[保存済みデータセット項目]
──────────────────────────────

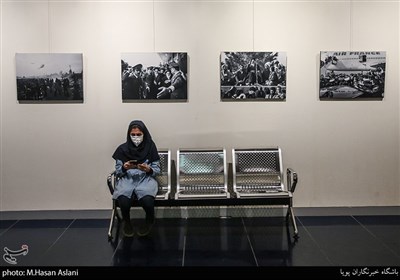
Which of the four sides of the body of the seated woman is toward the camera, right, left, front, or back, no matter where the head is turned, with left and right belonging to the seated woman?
front

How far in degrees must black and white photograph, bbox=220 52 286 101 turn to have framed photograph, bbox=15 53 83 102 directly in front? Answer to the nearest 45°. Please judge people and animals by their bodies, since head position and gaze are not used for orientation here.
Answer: approximately 90° to its right

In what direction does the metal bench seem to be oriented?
toward the camera

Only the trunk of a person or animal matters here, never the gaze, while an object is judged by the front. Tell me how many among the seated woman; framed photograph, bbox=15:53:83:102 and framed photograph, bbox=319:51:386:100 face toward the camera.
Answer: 3

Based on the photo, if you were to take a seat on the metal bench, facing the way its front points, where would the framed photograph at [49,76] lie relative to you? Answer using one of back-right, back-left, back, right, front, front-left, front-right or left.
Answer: right

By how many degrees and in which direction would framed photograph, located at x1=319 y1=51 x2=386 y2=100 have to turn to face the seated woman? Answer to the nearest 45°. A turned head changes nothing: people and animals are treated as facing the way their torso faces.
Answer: approximately 45° to its right

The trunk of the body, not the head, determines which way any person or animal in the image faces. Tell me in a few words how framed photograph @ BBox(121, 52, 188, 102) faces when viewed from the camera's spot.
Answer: facing the viewer

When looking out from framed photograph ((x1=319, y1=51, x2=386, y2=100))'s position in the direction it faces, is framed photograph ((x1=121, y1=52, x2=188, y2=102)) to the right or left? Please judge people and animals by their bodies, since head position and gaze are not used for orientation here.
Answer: on its right
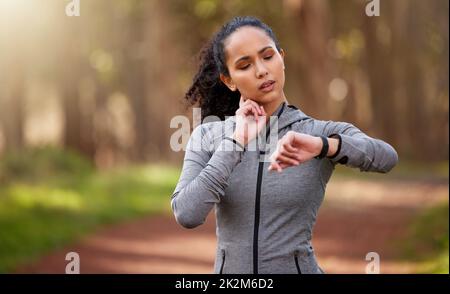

──────────────────────────────

[作業項目]
「The trunk of the」を含む行から最後の行までを、「framed photograph」を「framed picture」に置き換えたうえで、ほかは変更せずに改めて示してください。画像は含めないでください。

[出力結果]
The trunk of the body, not the head, determines which way any person or animal in the image faces. Tell me in a few words how framed picture @ BBox(121, 52, 188, 102) faces when viewed from the camera's spot.
Answer: facing the viewer

When looking out from framed picture ((x1=319, y1=51, x2=386, y2=100))'s position in the direction it faces, is framed picture ((x1=121, y1=52, x2=188, y2=102)) to the right or left? Please judge people and animals by their bodies, since head position and gaze are not used for orientation here.
Answer: on its right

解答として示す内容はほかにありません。